**The task**. Scan the entries below, and for each line that includes the word "greater", make a copy.

**Source information**.
*** Begin section ***
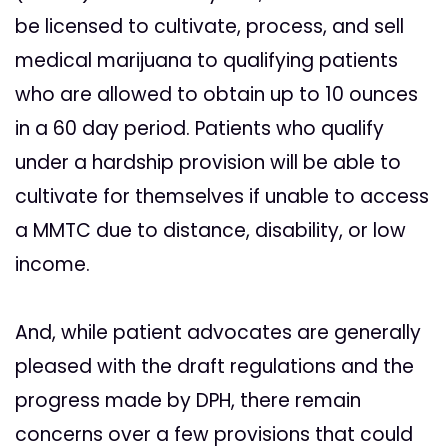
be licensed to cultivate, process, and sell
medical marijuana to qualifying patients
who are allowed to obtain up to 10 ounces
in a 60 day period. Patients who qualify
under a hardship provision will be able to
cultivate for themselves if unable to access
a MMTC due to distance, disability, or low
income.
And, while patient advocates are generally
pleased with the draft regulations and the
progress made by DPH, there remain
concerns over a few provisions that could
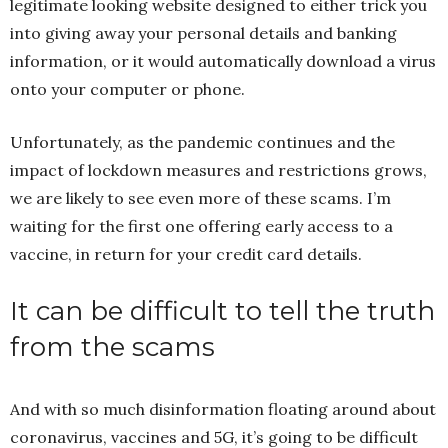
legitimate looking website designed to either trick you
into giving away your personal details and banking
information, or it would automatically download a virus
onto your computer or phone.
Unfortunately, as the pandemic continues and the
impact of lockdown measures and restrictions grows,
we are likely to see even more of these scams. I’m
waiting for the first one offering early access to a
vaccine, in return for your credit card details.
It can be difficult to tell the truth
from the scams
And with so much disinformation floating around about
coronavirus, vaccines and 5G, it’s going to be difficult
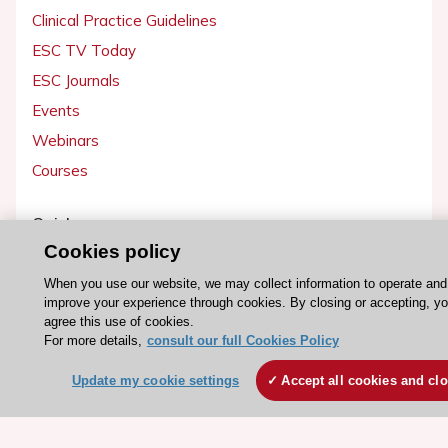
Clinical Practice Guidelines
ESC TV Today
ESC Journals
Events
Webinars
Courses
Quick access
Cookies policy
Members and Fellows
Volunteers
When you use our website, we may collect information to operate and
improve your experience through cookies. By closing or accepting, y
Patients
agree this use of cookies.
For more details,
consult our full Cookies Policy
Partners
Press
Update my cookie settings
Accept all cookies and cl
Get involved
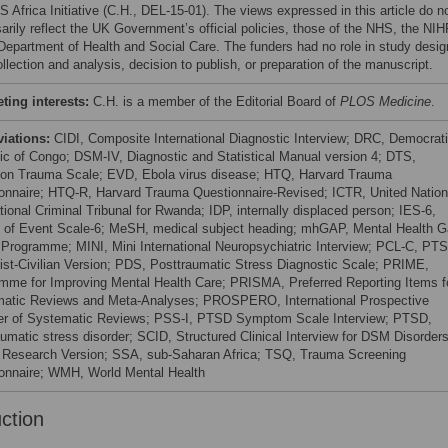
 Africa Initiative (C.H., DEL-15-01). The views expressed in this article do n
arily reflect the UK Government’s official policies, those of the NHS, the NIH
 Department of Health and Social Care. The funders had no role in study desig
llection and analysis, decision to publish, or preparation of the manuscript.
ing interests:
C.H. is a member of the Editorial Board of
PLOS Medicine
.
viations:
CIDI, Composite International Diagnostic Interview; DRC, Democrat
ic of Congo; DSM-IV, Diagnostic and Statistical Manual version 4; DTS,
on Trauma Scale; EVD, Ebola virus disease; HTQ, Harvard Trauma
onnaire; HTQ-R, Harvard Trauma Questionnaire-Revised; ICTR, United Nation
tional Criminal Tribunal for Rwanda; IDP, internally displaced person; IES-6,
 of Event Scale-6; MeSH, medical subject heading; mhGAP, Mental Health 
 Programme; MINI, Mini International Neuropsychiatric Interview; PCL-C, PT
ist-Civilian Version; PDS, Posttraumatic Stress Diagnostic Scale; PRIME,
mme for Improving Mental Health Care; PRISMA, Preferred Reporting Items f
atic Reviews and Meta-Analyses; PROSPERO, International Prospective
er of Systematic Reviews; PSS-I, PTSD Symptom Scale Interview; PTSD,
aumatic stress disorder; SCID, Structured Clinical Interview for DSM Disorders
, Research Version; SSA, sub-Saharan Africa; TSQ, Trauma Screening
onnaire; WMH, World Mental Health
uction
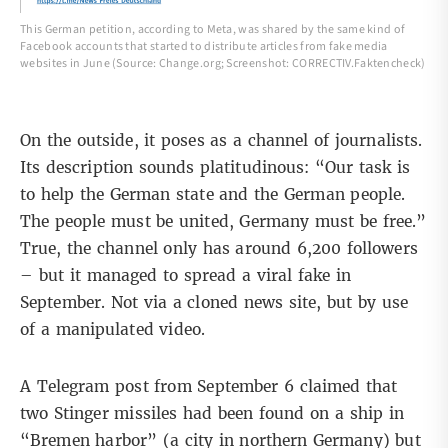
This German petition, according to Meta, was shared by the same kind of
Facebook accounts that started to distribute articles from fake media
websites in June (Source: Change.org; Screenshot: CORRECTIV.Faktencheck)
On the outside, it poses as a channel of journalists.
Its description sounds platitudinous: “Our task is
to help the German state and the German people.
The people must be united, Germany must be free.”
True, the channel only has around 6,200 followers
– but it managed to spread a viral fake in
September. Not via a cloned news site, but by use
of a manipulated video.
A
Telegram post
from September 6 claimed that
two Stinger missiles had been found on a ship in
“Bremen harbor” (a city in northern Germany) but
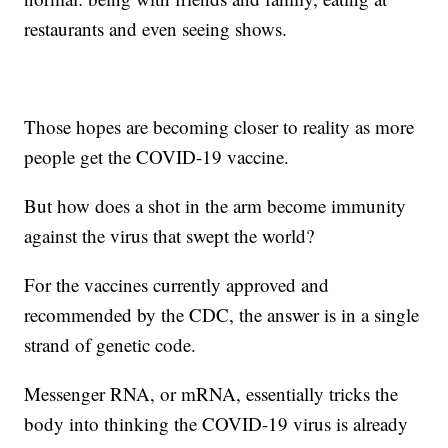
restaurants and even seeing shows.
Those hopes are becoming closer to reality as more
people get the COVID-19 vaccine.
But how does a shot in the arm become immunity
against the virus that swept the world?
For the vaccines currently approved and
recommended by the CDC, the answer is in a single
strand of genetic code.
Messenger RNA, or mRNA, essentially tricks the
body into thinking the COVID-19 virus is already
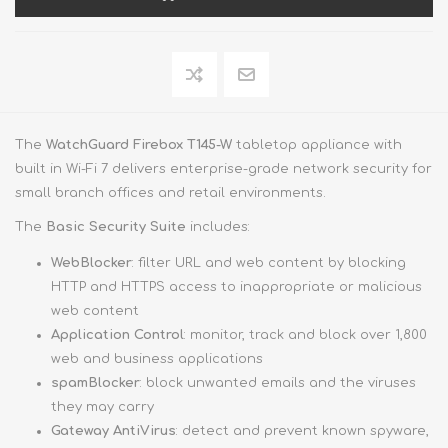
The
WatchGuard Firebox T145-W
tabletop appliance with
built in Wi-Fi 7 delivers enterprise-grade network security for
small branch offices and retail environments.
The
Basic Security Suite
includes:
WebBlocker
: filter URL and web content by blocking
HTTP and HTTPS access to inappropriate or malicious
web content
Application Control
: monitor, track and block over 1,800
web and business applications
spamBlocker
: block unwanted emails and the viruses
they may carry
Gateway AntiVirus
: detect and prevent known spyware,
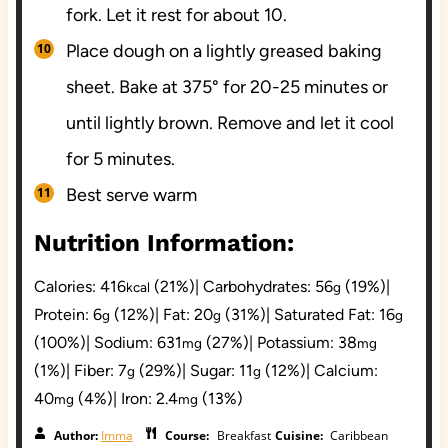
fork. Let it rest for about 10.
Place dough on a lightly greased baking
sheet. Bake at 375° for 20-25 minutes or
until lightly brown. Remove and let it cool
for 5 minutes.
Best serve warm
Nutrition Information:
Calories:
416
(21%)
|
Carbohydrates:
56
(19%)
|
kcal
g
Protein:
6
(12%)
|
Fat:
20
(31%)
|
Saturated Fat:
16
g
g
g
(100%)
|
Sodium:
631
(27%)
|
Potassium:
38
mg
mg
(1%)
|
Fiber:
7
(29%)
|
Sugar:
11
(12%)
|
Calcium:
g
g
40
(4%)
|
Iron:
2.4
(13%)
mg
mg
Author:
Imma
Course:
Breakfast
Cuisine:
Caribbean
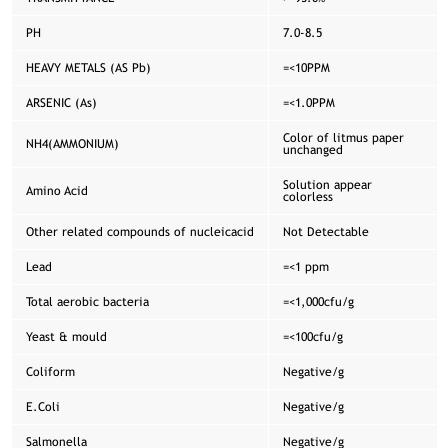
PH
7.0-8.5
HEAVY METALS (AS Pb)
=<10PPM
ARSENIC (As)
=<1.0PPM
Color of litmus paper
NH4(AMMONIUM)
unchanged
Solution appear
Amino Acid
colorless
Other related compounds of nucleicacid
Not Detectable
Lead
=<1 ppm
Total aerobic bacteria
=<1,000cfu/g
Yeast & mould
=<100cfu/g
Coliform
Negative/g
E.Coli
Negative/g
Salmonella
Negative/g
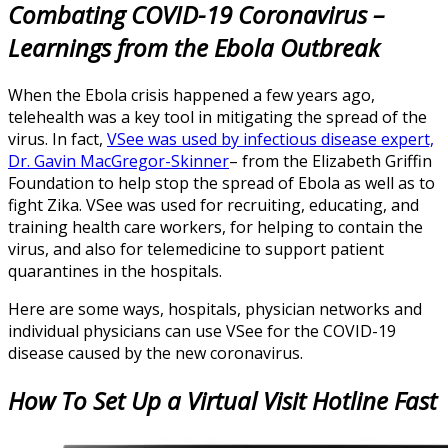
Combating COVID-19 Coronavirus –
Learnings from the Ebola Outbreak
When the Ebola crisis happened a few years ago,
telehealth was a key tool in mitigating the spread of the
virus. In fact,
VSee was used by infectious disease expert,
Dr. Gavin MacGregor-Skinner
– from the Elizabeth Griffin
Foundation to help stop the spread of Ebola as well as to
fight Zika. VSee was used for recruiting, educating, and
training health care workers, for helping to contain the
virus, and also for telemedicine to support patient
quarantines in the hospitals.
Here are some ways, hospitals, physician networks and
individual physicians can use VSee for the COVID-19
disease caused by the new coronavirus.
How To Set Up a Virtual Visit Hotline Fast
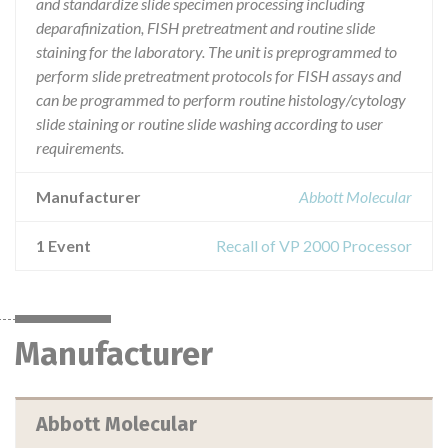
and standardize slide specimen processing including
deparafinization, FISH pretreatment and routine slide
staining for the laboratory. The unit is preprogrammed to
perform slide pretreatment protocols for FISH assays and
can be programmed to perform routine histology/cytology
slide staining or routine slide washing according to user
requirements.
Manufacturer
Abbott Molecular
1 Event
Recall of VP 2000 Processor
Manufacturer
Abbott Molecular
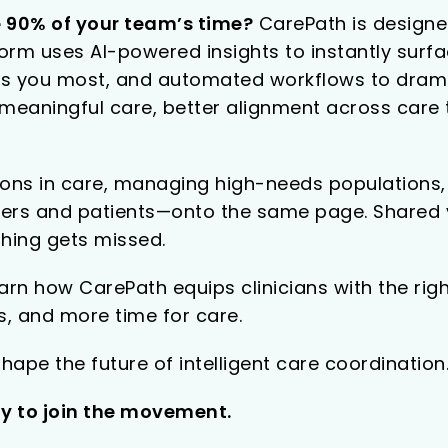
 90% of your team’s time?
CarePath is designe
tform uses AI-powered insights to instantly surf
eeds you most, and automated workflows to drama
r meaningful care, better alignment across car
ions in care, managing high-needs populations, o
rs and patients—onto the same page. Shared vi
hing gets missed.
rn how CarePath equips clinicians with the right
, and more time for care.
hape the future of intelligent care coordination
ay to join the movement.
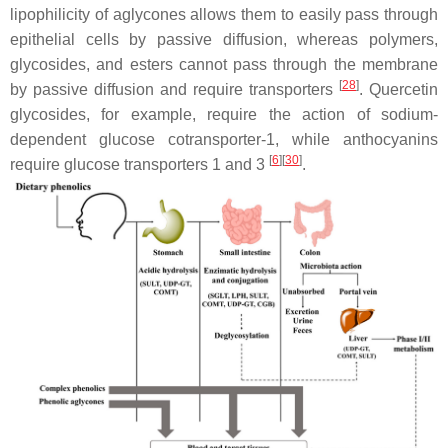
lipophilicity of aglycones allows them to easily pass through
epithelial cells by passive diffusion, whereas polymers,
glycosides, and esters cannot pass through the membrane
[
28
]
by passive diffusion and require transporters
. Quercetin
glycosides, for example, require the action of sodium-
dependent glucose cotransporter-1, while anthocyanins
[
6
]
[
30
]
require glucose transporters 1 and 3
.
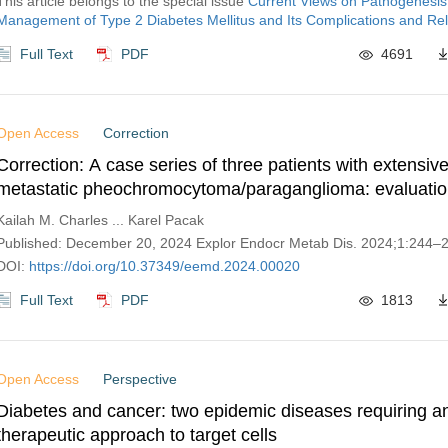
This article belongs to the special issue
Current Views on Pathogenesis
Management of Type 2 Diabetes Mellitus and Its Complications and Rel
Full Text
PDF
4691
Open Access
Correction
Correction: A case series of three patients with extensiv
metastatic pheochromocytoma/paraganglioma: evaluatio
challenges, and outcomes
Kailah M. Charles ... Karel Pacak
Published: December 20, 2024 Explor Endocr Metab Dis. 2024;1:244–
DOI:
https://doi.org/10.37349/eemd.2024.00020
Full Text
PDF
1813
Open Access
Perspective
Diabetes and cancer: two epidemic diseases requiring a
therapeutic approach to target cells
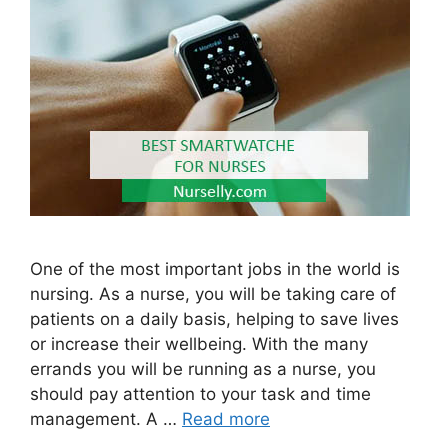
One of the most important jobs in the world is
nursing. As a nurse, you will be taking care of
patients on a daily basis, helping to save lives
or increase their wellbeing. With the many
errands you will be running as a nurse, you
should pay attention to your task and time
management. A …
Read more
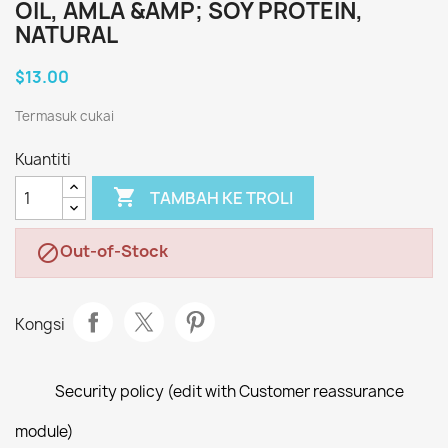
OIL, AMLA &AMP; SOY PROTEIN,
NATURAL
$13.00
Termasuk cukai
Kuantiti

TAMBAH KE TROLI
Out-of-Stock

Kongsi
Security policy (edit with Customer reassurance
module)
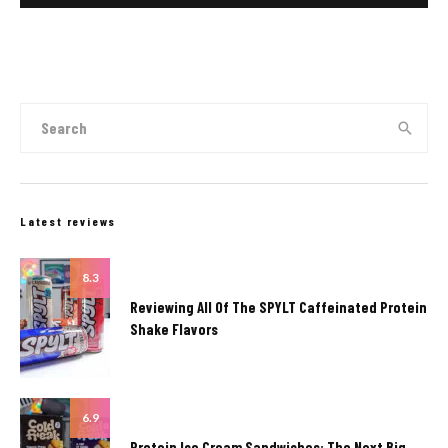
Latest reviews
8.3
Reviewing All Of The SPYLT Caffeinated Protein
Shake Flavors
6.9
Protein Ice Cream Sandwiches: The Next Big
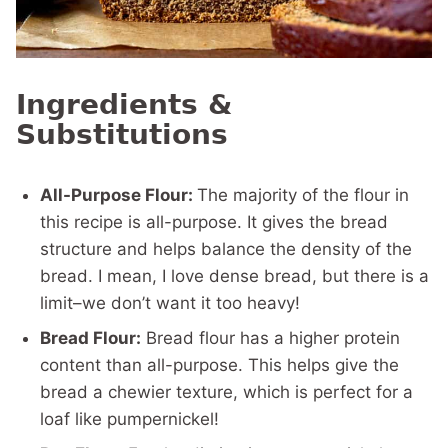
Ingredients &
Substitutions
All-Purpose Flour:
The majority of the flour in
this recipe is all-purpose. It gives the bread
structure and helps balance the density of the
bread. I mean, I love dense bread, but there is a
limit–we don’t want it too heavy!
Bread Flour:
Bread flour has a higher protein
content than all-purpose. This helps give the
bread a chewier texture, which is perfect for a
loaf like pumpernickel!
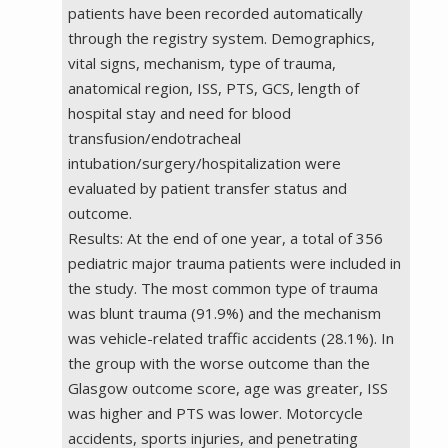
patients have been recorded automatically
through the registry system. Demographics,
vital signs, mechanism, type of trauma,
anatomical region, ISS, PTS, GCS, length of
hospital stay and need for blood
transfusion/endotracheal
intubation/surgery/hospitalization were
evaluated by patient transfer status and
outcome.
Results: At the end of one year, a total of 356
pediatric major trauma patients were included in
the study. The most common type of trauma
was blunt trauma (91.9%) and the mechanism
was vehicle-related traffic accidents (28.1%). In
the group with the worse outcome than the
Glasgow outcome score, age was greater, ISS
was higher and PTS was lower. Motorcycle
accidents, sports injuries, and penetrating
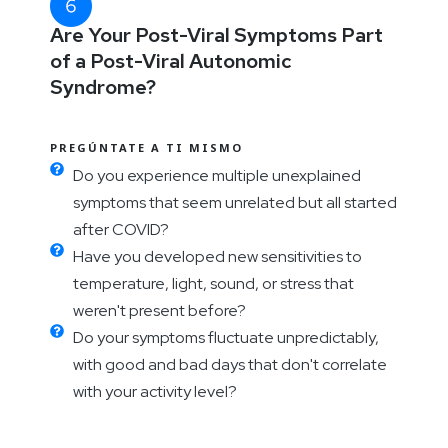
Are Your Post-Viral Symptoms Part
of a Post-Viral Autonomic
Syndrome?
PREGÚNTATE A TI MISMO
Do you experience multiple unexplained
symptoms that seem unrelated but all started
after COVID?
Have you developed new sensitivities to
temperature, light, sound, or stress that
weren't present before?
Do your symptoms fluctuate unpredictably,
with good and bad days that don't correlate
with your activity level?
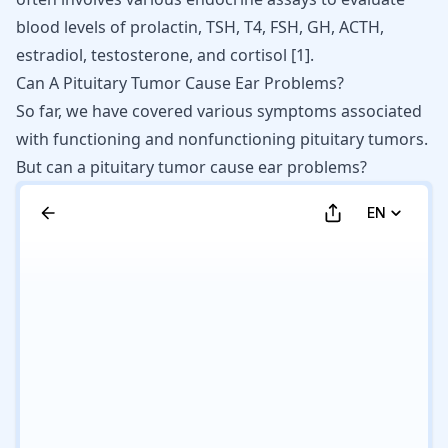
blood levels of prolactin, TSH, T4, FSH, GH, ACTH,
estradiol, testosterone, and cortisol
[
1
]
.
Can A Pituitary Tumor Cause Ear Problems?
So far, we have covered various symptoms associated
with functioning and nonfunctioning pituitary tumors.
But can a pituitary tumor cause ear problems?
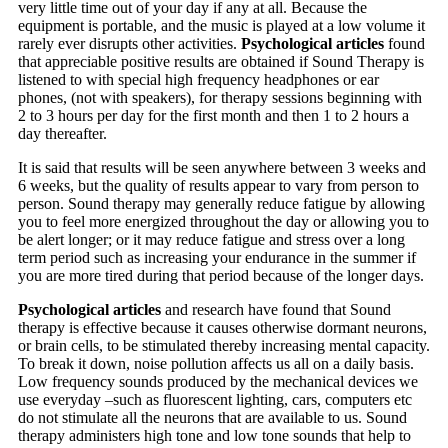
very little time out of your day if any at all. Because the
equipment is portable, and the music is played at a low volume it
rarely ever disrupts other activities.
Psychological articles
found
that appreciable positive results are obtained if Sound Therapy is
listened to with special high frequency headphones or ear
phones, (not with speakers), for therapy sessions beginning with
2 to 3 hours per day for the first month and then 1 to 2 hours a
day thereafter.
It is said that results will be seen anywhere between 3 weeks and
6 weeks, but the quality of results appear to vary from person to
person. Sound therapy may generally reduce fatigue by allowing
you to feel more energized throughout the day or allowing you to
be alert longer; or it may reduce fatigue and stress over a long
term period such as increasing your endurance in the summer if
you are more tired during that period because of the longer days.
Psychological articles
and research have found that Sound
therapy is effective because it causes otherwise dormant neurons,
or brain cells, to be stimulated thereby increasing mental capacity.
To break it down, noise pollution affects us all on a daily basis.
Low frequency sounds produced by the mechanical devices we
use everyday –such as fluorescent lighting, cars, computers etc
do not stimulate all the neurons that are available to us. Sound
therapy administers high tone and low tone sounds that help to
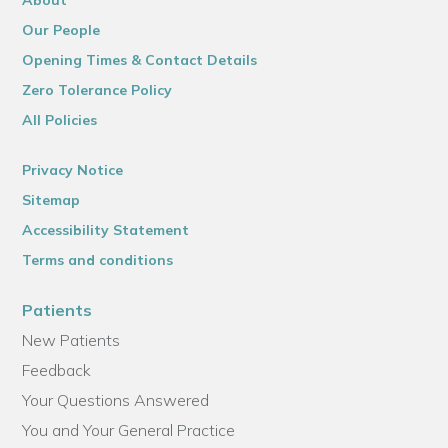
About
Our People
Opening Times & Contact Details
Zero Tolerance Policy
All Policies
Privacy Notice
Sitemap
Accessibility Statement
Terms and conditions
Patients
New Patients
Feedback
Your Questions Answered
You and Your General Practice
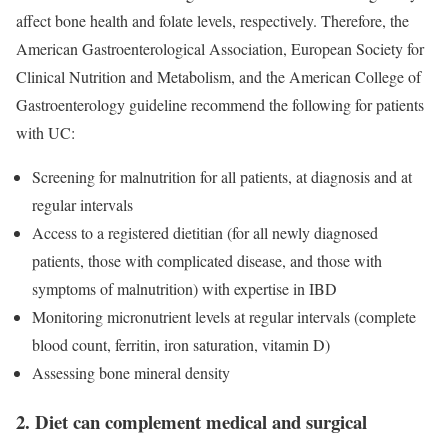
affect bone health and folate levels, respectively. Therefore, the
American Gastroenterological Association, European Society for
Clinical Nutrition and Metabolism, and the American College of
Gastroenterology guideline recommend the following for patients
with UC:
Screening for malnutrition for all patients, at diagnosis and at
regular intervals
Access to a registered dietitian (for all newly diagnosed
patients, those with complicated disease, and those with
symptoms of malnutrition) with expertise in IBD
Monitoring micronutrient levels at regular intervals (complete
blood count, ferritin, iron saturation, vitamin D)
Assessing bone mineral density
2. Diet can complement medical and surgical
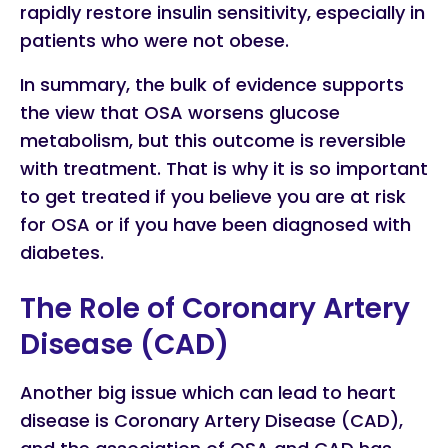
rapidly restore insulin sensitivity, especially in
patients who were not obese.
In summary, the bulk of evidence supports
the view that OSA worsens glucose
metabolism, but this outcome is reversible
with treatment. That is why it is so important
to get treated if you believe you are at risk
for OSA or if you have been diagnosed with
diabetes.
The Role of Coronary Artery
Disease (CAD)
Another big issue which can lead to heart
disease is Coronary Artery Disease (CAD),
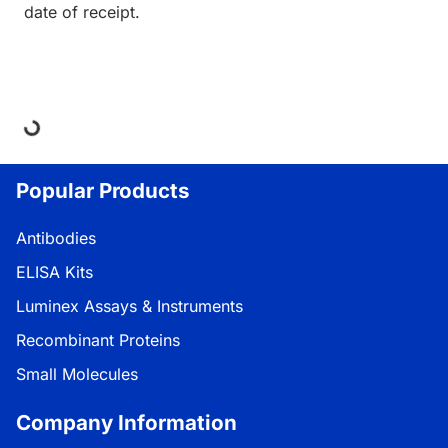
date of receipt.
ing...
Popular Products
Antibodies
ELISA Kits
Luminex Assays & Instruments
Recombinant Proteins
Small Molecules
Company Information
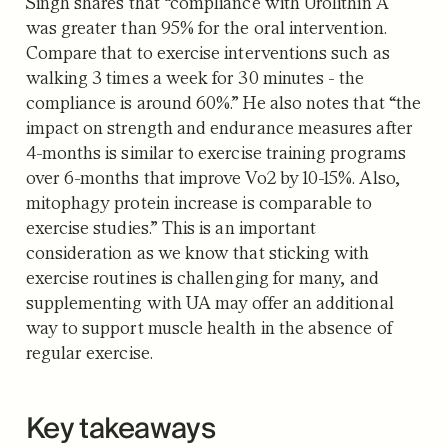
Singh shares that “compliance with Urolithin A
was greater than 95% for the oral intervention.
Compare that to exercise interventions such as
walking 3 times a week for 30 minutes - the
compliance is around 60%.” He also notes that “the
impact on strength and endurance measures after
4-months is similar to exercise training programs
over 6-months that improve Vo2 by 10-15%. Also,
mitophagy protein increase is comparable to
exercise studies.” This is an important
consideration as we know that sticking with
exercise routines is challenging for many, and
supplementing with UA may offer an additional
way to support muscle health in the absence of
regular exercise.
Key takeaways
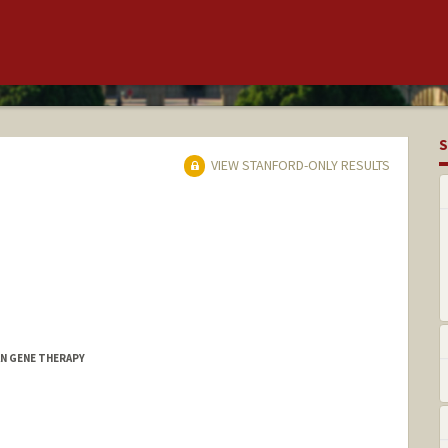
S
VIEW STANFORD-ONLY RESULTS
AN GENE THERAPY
*** End section ***
**The completed task**.
Glasgow outcome score, age was greater, ISS
was greater than 95% for the oral intervention.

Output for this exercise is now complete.